As my late senior partner use to say with regularity. “Most business men spend more time getting their haircut in a year than they do on succession planning in their family business.”
According to a number of studies on the issue of succession in a family held business’s only 1in 3 survive intact and financially healthy with the passing of the original founder when passed down to the next generation. Of course the most successful history of passing family assets etc is in Europe either through royal bloodlines or through the use of “primogeniture” i.e. the oldest son gets the gold and his other siblings get some form of value but not the bulk of it. This can work as long as the oldest son is the most capable of the children to be handling the family assets. Of course that is not the situation in many cases.
So how is a family business passed down to the next generation in such a fashion that it can remain intact and be managed effectively by the most capable sibling. What leads to the next question when dealing with the children. “What is fair and what is equal?” because the two are not necessarily the same. Open and regular communication with your family becomes imperative to effectively design a workable estate plan.
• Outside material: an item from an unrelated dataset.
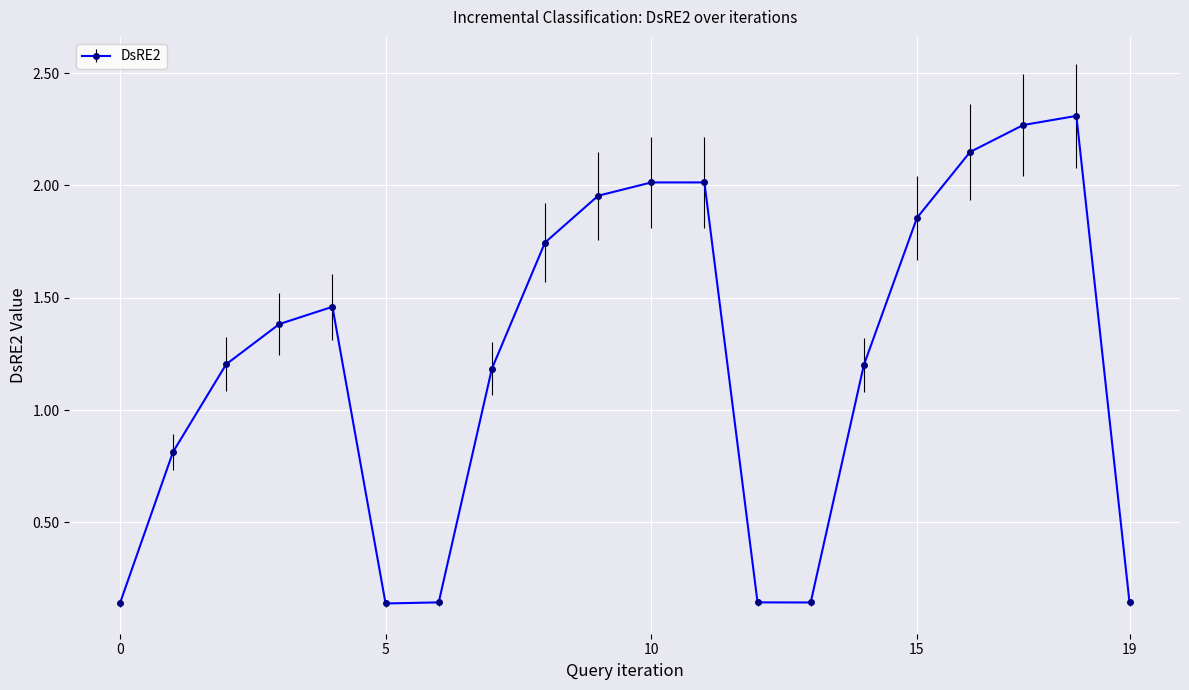

What is the average value?

1.2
Estate and succession planning is not a science. There are no set formulas. You may distribute your assets in any fashion you desire. The problem becomes one of taxation. Every plan has a cost attached to it. Once you have determined how you want the control and distribution of your assets done then you have to provide the necessary liquidity to pay the costs (typically capital gains tax liabilities triggered by deemed dispositions.
Properly planned life insurance is typically the most cost effective method of providing liquidity in these circumstances.
As Barry Kaye, a high profile insurance broker in the U.S. succinctly likes to describe life insurance:
“You buy! You die! It pays! Any questions?”